Si Français… Pinault se posant en défenseur des petites gens… Pinault qui a bâti son empire, tout comme Arnault, grâce à une forme de concubinage avec la puissance publique quelle que soit la couleur politique de celui-ci.
« L’homme connaît pourtant la valeur des amitiés désintéressées. Juste avant de partir à New York, il est passé voir Jacques Chirac rue de Tournon, dans l’ancien hôtel particulier qu’il a mis à disposition de l’ancien président et de son épouse. C’est là qu’en 1995 la CX de Chirac, suivie par une armada de photographes, avait déposé Bernadette, pour fêter sa victoire.

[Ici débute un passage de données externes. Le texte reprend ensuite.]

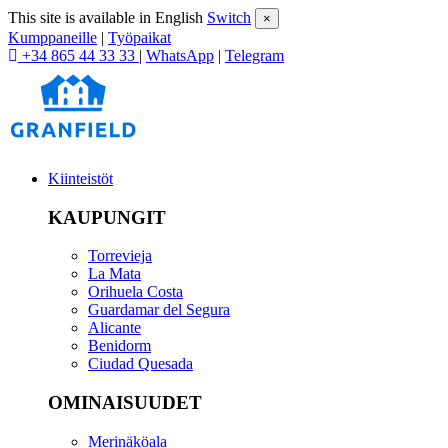
This site is available in English
Switch
×
Kumppaneille
|
Työpaikat
+34 865 44 33 33
|
WhatsApp
|
Telegram
Kiinteistöt
KAUPUNGIT
Torrevieja
La Mata
Orihuela Costa
Guardamar del Segura
Alicante
Benidorm
Ciudad Quesada
OMINAISUUDET
Merinäköala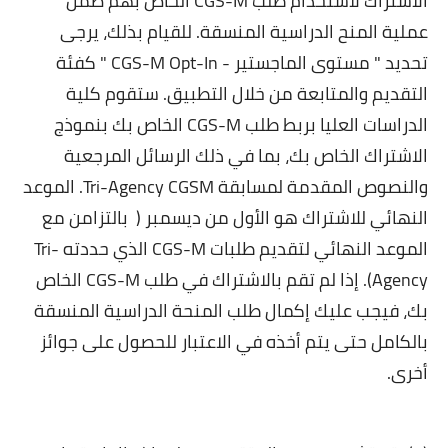
الاشتراك لاستخدام طلب CGS-M الخاص بهم ضمن
عملية المنح الدراسية المنسقة. للقيام بذلك، يرجى
تحديد " مستوى الماجستير - CGS-M Opt-In " كفئة
التقديم والمتابعة من خلال التطبيق. ستقوم كلية
الدراسات العليا بربط طلب CGS-M الخاص بك بنموذج
الاشتراك الخاص بك، بما في ذلك الرسائل المرجعية
والنصوص المقدمة لمسابقة Tri-Agency CGSM. الموعد
النهائي للاشتراك هو الأول من ديسمبر ( بالتزامن مع
الموعد النهائي لتقديم طلبات CGS-M الذي حددته Tri-
Agency). إذا لم تقم بالاشتراك في طلب CGS-M الخاص
بك، فيجب عليك إكمال طلب المنحة الدراسية المنسقة
بالكامل حتى يتم أخذه في الاعتبار للحصول على جوائز
أخرى.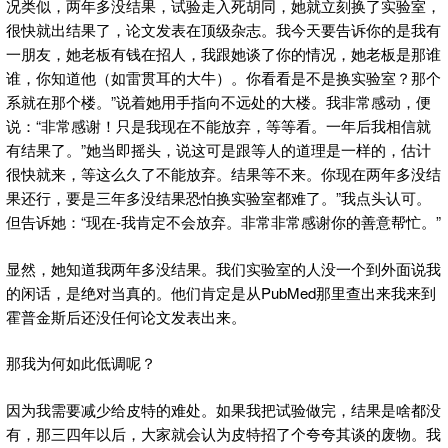
况类似，两年多没结果，试验走入死胡同，她就立刻换了实验室，
很快就出结果了，论文发表在顶级杂志。我今天要告诉你的是我有
一朋友，她老板有钱在招人，我跟她谈了你的情况，她老板是那谁
谁，你知道他（如雷贯耳的大牛）。你看看是不是换实验室？那个
系就在那个楼。”说着她用手指向不远处的大楼。我非常感动，便
说：“非常感谢！只是我现在不能放弃，等等看。一年后我相信就
有结果了。”她当即摇头，说这可是跟等人的道理是一样的，估计
很快就来，等这么久了不能放弃。结果等不来。你现在两年多没结
果还行，要是三年多没结果恐怕换实验室都难了。”我点头认可。
但告诉她：“现在-我肯定不会放弃。非常非常感谢你的善意帮忙。”
显然，她知道我两年多没结果。我们实验室的人没一个到外面说我
的闲话，是绝对当真的。他们肯定是从PubMed那里查出来我来到
霍普金斯后还没任何论文发表出来。
那我为何如此低调呢？
因为我需要减少给皮特的难处。如果我把试验做完，结果是啥都没
有，那三四年以后，大家就会认为皮特招了个夸夸其谈的废物。我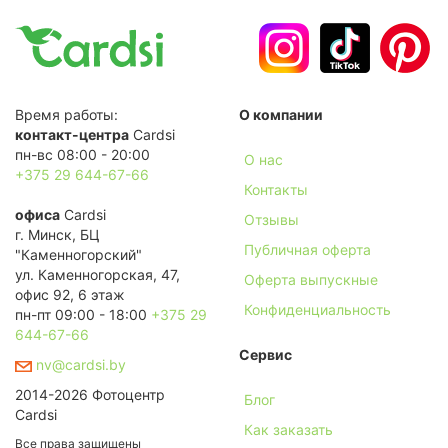
Время работы:
О компании
контакт-центра
Cardsi
пн-вс 08:00 - 20:00
О нас
+375 29 644-67-66
Контакты
офиса
Cardsi
Отзывы
г. Минск, БЦ
Публичная оферта
"Каменногорский"
ул. Каменногорская, 47,
Оферта выпускные
офис 92, 6 этаж
Конфиденциальность
пн-пт 09:00 - 18:00
+375 29
644-67-66
Сервис
nv@cardsi.by
2014-2026 Фотоцентр
Блог
Cardsi
Как заказать
Все права защищены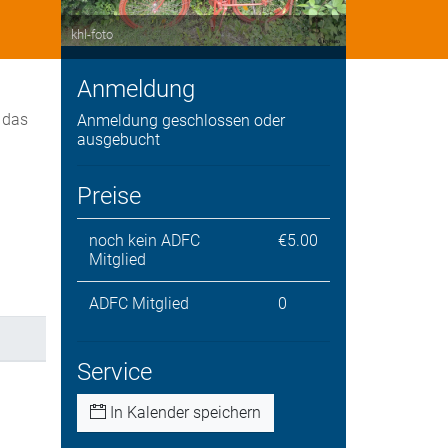
khl-foto
Anmeldung
 das
Anmeldung geschlossen oder
ausgebucht
Preise
noch kein ADFC
€5.00
Mitglied
ADFC Mitglied
0
Service
In Kalender speichern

Des années durant, Chirac et Pinault furent amis, passant des soirées à Saint-Tropez à siroter des bières pendant que Maryvonne et Bernadette sortaient dîner chez des amis. «Ils étaient faits pour s’entendre, ce sont deux grands Français enracinés dans leur terre et totalement ouverts sur le monde», souligne Claude Chirac.
Quelle est belle la légende d’un Chirac proche des gens de la terre parce qu’il savait tâter le cul des vaches tout en brossant dans le sens du poil les seigneurs céréaliers du Bassin Parisien.
Quant à François Pinault, le collectionneur je sors mon joker…
Lire Grands et petits secrets du monde de l'art, de Danièle Granet et Catherine Lamour : dans les coulisses de l'art business.
Comment se fabrique un artiste tendance ? Par quels mécanismes peut-on maintenir sa cote ? Qui sont les maîtres de ce jeu planétaire, dont le chiffre d'affaires vient juste après les stupéfiants et les armes ?
Le lecteur découvre pas à pas les rouages d'une étrange machine : ports francs où sont stockées les œuvres (Genève ou Zurich), spéculations et reventes qui font les profits, jeu des enchères, rôle des chasseurs, fonctions des critiques, délits d'initiés systématiques et encouragés. Encore quelques chapitres et l'on a presque l'impression d'avoir vraiment rencontré les Lorenzo Rudolf, Larry Gagosian, Charles Saatchi - ces grands manitous dont les deux journalistes brossent le portrait, à côté de ceux de François Pinault ou de Yona Friedman, deux figures emblématiques et dissemblables.
Le portrait de madame Bacqué est plaisant mais se garde bien d’aborder les questions qui fâchent, il reste prudemment à la surface médiatique des choses, faut jamais fâcher les puissants…
« À sa demande, Pinault a acheté une concession, dans le ravissant cimetière de Grosrouvre, à deux pas de son château de la Mormaire. Là où sont enterrés l’acteur Jean Rochefort et Lucien Herr, le légendaire bibliothécaire de Normale-Sup. La famille Pinault a détesté le projet imaginé par l’Italien. Le collectionneur, lui, en a souri. Sur la pierre funéraire dessinée par Cattelan, on lit seulement deux mots : « Why me ? »
Le portrait ICI
"De la part de quelqu'un qui, pendant longtemps, n'a pas payé d'impôts...", a répondu Benjamin Griveaux, porte-parole du gouvernement. "Je ne suis pas certain qu'il comprenne lui-même les petites gens."